(Escrito, en un arranque, en Facebook)
Hay un cordón invisible, irrompible, que nos une siempre a ellas y nos alimenta el espíritu. Es tan duro e inquebrantable que parece mentira que nadie lo vea, aunque todos sepan que está ahí. Son un resguardo, un seguro de vida, un parapeto que nos protege cuando las cosas se ponen feas. Siempre disponibles. Desde que nacemos somos conscientes de que allí estaremos bien, junto a ellas. Les pedimos, llorando, el alimento o el calor; vamos corriendo a abrazarlas cuando nos caemos, cuando sufrimos el primer desamor, cuando tenemos problemas, cuando vivimos una alegría, cuando estamos tristes… Por más que nos alejemos de ellas el cordón nunca se quiebra, pero cuando estamos cerca… ¡Ay, cuando estamos cerca! Cerca de ellas se hace de acero y nos construye un búnker. Nos sentimos superhéroes: poderosos, invencibles. Seguros.
Hoy hace casi dos meses que no veo a mi madre.
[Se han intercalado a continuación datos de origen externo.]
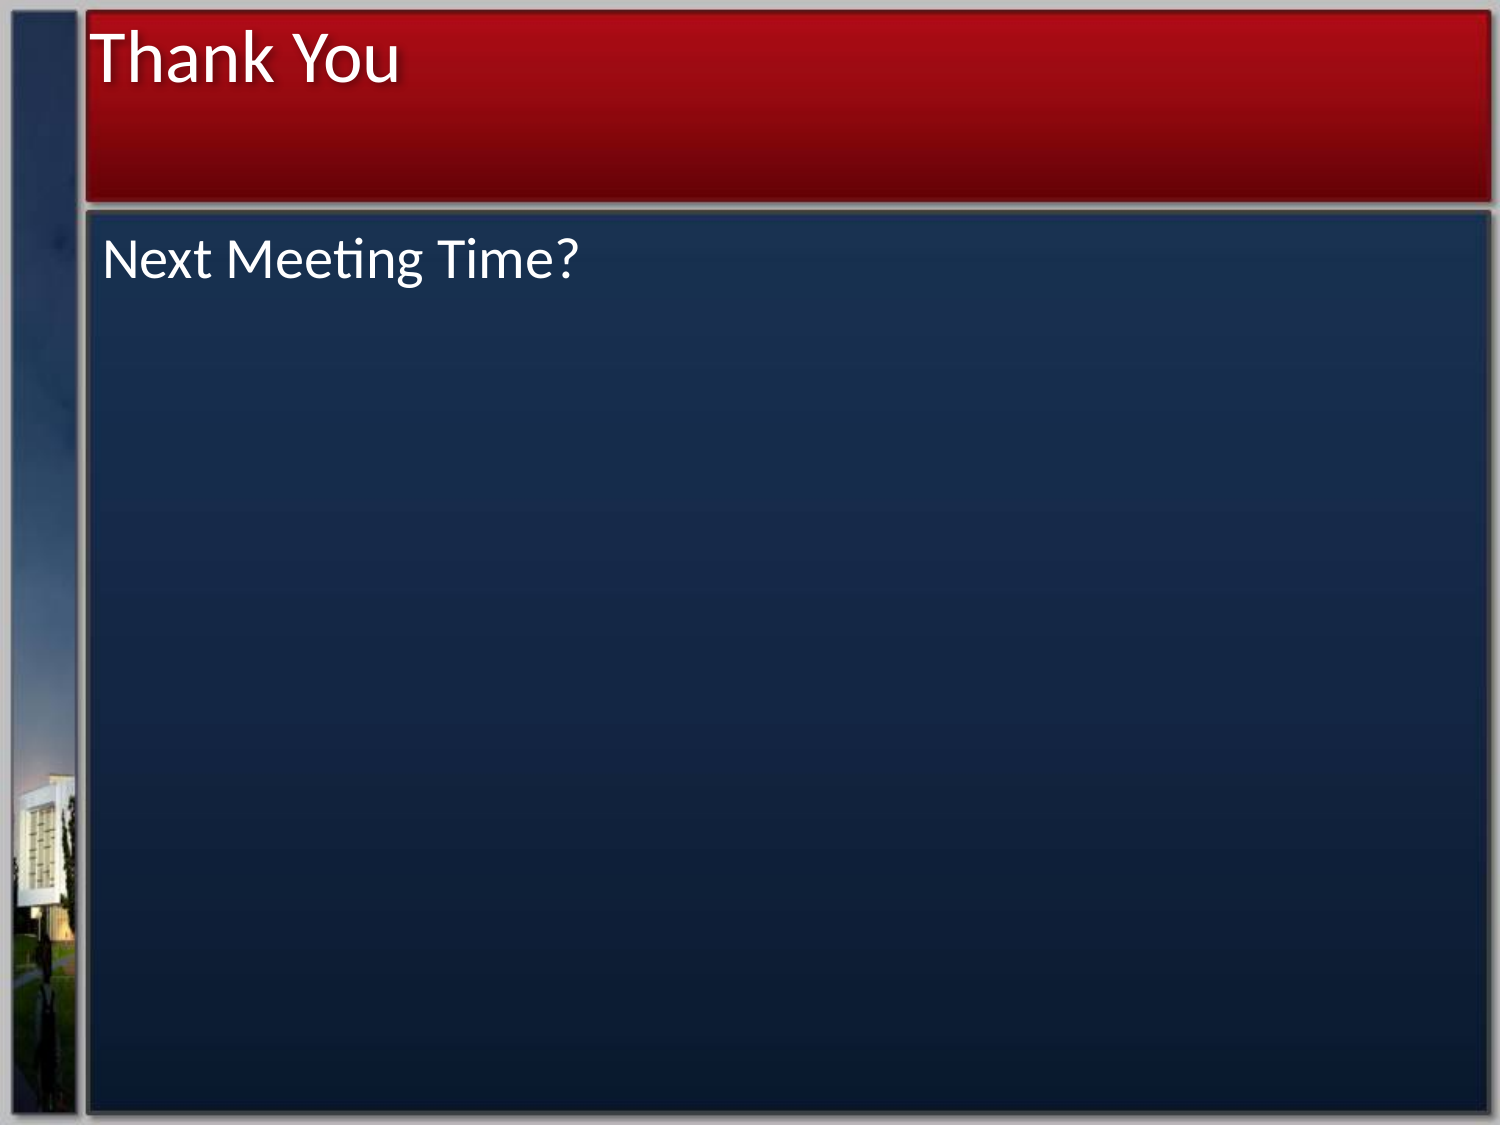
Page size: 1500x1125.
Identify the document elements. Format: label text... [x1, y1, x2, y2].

picture [0, 0, 1500, 1125]
text_box Next Meeting Time? [87, 212, 1388, 298]
text_box Thank You [74, 0, 963, 105]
Nunca he pasado tanto tiempo sin estar aunque sea un ratito con ella, y aunque sé que el cordón anda por ahí, sujetándonos, no puedo dejar de sentir que esta kriptonita va debilitándome poco a poco. Que necesito una inyección de superpoderes. Verla un rato. Y pensando en eso me acuerdo de dos madres que se han ido en este año infame y a las que sus hijos ya no podrán ver más. Y me duele el alma. Me acuerdo de mi Tere, siempre amable, siempre risueña. Generosa. Luchadora. Y de Mari, mi segunda madre. De su fuerza, de su cachondeo, de su bondad con la gente necesitada. Pocos ejemplos a seguir son mejores que el de nuestras madres. Y el de las madres de los demás. El de todas las madres. Felicidades.